[Stored items]

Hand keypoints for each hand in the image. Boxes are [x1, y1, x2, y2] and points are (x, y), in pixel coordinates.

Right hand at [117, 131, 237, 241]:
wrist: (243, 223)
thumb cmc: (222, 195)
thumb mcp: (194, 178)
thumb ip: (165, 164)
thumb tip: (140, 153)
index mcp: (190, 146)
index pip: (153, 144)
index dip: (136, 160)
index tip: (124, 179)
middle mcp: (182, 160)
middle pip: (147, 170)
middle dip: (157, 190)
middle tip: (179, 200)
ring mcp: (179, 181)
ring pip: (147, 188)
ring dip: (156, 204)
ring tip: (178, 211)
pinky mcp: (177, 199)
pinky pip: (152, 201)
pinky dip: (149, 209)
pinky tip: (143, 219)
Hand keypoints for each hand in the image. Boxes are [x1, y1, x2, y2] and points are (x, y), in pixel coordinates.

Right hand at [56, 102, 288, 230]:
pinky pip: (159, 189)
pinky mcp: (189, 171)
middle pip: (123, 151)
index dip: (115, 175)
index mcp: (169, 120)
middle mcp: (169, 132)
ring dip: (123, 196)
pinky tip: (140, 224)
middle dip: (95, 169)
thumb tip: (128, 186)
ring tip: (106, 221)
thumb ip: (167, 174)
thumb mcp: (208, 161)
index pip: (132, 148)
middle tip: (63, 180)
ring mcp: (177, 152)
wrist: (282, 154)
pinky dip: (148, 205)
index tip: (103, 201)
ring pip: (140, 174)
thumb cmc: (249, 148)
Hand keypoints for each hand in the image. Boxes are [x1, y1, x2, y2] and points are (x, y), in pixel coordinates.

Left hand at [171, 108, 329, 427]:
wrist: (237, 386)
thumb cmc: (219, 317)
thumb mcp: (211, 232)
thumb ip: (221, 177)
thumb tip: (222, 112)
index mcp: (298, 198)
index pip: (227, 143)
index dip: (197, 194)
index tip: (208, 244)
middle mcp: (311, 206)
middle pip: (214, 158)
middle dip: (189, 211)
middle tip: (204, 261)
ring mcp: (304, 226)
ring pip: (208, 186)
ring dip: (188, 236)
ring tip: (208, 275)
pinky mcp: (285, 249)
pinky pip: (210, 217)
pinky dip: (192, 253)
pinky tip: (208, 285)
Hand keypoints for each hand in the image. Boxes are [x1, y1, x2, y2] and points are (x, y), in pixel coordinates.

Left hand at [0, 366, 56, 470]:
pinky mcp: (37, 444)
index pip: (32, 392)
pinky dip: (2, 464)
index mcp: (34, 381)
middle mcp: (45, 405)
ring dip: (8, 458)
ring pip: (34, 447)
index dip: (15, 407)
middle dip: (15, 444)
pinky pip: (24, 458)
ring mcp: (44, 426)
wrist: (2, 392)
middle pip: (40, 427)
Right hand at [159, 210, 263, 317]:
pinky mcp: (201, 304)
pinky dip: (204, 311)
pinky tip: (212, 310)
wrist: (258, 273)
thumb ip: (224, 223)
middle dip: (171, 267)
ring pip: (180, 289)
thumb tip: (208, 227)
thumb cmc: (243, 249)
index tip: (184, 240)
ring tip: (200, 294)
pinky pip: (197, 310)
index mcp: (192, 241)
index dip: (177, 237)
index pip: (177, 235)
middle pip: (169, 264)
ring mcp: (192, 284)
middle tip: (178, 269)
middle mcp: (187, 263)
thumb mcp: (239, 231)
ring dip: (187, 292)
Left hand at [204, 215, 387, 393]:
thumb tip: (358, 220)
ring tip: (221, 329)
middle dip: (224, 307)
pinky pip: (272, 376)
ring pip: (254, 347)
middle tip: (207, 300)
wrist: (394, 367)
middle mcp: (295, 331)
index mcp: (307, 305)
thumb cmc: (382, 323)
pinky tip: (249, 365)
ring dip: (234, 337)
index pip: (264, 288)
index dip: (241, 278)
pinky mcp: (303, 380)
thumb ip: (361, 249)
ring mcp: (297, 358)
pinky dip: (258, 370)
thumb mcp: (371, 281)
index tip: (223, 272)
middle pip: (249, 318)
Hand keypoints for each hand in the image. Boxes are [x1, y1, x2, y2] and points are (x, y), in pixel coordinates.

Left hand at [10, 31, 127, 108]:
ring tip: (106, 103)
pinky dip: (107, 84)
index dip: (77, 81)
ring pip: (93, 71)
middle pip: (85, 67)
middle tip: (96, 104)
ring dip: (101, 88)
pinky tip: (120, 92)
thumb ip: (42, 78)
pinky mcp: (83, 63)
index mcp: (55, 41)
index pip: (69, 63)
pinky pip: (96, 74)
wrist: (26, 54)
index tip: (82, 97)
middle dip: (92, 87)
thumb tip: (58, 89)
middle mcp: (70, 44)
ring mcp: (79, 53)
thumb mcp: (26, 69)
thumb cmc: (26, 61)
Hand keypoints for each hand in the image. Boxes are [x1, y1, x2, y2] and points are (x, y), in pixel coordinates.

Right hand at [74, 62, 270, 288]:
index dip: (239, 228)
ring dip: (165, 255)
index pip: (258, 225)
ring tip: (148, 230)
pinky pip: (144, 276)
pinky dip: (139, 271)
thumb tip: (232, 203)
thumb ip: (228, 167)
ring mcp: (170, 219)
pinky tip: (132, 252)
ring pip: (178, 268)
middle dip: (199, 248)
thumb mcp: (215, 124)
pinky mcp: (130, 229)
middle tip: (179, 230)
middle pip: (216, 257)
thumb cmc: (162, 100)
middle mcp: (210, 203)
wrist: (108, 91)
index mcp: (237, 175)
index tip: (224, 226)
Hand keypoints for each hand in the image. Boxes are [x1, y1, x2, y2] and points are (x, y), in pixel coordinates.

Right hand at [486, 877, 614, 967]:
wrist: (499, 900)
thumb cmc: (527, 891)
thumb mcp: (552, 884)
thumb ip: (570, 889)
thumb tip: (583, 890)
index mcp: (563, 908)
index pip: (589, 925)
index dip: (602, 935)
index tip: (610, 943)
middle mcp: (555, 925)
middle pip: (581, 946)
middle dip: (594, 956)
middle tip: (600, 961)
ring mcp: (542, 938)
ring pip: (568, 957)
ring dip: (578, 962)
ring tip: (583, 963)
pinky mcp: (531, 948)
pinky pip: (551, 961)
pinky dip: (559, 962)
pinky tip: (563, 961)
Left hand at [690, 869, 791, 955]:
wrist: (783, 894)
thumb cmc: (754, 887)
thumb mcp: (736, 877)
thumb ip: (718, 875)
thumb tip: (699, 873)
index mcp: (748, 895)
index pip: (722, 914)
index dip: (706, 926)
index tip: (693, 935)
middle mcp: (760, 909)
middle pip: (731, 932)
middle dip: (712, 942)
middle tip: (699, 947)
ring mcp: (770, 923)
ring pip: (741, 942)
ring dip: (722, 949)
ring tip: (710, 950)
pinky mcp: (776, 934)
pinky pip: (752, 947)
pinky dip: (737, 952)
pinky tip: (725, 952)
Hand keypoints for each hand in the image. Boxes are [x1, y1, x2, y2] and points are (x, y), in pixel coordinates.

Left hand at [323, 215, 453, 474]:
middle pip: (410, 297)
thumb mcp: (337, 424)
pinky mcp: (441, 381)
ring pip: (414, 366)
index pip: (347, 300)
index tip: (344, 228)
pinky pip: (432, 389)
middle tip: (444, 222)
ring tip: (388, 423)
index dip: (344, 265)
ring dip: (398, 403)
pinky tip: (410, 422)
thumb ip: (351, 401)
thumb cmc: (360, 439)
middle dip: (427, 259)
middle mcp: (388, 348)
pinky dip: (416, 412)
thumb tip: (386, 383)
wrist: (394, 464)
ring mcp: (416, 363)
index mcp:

▸ **EXERCISE BRIEF**: Among the records, find the lines that contain "Right" and copy each of them.

▸ **RESPONSE BOX**:
Right hand at [117, 131, 237, 241]:
Right hand at [56, 102, 288, 230]:
Right hand at [159, 210, 263, 317]:
Right hand at [74, 62, 270, 288]:
Right hand at [486, 877, 614, 967]:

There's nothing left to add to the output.